■ RECORDS TO USE
━━━━━━━━━━━━━━━━

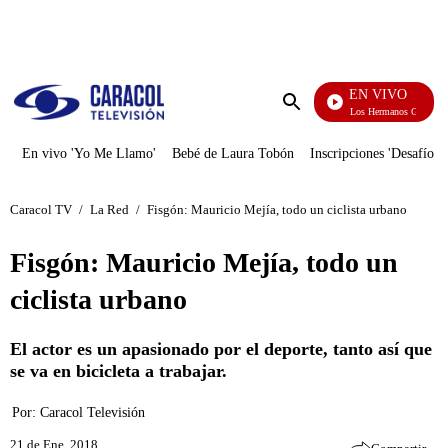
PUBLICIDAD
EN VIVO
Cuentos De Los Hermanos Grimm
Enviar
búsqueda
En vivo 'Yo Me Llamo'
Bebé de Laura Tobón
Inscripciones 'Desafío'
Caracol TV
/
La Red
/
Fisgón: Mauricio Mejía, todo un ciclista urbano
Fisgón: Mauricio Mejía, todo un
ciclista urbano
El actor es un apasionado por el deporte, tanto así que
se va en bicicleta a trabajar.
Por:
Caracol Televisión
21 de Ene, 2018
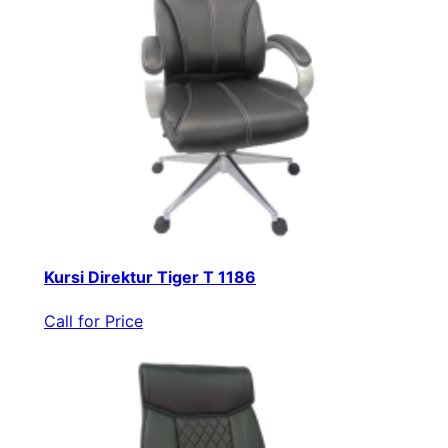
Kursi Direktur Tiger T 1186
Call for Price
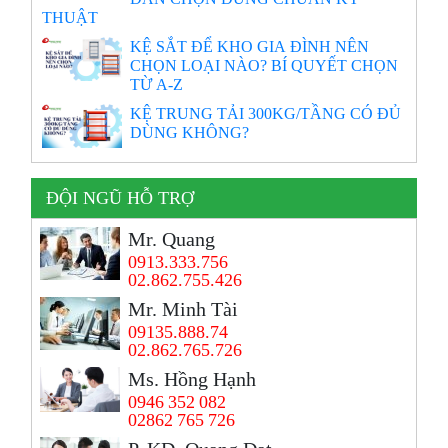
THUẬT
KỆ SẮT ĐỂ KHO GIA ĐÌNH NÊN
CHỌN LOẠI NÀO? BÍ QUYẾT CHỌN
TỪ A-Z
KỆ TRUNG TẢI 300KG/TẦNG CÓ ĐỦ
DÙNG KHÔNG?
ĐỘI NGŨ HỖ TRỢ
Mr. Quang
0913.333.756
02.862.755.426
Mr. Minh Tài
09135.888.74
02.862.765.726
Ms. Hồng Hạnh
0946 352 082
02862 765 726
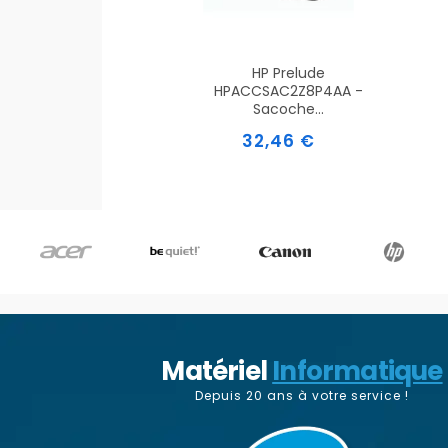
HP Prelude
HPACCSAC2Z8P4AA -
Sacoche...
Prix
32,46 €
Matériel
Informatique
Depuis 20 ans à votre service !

━━━━━━━━━━━━━━━━

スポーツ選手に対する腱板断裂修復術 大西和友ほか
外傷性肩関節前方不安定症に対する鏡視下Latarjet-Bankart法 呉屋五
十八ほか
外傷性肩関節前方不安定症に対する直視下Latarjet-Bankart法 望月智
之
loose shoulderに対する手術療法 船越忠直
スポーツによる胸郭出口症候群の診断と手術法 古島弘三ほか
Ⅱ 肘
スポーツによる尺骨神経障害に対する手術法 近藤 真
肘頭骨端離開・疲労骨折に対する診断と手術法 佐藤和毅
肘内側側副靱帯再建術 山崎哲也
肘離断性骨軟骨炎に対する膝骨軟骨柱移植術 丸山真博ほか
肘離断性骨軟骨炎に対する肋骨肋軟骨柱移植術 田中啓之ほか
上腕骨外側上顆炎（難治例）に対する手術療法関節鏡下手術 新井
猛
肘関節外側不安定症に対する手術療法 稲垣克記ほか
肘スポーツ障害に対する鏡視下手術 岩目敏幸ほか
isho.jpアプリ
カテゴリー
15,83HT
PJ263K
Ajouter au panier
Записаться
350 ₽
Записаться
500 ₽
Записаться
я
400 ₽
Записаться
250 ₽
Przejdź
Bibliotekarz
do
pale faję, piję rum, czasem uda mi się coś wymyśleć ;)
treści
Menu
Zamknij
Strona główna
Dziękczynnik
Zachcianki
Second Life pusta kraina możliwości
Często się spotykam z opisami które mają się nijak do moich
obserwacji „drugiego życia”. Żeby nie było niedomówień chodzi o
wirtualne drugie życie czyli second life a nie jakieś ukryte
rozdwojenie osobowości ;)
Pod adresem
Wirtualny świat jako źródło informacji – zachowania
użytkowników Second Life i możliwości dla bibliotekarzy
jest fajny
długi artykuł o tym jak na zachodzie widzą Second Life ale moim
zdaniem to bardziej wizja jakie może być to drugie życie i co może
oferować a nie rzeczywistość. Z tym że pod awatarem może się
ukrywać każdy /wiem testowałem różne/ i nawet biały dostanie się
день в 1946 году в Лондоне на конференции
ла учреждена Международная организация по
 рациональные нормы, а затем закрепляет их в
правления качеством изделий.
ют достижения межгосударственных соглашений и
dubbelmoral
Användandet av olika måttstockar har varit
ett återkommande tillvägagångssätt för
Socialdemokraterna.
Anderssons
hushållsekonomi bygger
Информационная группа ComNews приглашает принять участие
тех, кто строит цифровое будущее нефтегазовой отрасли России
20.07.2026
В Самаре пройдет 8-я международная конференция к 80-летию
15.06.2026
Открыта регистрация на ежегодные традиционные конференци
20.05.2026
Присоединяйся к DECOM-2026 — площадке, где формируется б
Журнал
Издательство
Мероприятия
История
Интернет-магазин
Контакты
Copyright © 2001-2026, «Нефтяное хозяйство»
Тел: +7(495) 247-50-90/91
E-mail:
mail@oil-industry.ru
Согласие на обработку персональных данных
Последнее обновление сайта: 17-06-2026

━━━━━━━━━━━━━━━━

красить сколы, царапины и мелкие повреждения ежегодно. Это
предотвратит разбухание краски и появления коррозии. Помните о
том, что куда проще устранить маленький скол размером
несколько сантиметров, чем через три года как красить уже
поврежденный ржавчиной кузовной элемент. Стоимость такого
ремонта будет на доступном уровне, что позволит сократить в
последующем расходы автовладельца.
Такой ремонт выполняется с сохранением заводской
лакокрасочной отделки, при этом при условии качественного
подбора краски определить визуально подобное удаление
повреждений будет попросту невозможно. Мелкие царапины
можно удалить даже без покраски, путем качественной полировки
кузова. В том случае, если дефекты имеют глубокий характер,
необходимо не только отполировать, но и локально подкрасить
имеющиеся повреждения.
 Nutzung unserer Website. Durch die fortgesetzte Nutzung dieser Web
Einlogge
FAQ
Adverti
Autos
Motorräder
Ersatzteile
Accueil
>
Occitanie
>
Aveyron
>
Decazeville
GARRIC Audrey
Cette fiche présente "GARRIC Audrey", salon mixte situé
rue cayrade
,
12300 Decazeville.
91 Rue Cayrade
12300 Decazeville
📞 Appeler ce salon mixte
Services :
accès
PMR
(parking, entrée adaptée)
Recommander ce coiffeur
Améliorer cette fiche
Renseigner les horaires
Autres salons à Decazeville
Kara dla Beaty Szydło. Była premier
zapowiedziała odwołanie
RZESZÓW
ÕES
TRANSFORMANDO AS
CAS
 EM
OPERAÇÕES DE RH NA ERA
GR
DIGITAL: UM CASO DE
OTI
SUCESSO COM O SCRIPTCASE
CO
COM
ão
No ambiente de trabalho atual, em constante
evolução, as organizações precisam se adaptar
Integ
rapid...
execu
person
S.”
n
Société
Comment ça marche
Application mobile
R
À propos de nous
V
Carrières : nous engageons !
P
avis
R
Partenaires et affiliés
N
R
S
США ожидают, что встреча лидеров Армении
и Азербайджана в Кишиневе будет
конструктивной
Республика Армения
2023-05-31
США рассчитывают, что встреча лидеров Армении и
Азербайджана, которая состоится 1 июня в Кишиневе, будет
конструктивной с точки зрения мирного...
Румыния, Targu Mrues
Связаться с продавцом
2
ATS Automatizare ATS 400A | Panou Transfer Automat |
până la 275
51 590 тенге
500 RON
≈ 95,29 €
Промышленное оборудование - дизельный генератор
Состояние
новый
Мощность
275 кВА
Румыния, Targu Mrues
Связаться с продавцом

━━━━━━━━━━━━━━━━

Return each line of the material in which the string "fiche" can be found.

■ WRITTEN RESPONSE
Cette fiche présente "GARRIC Audrey", salon mixte situé
Améliorer cette fiche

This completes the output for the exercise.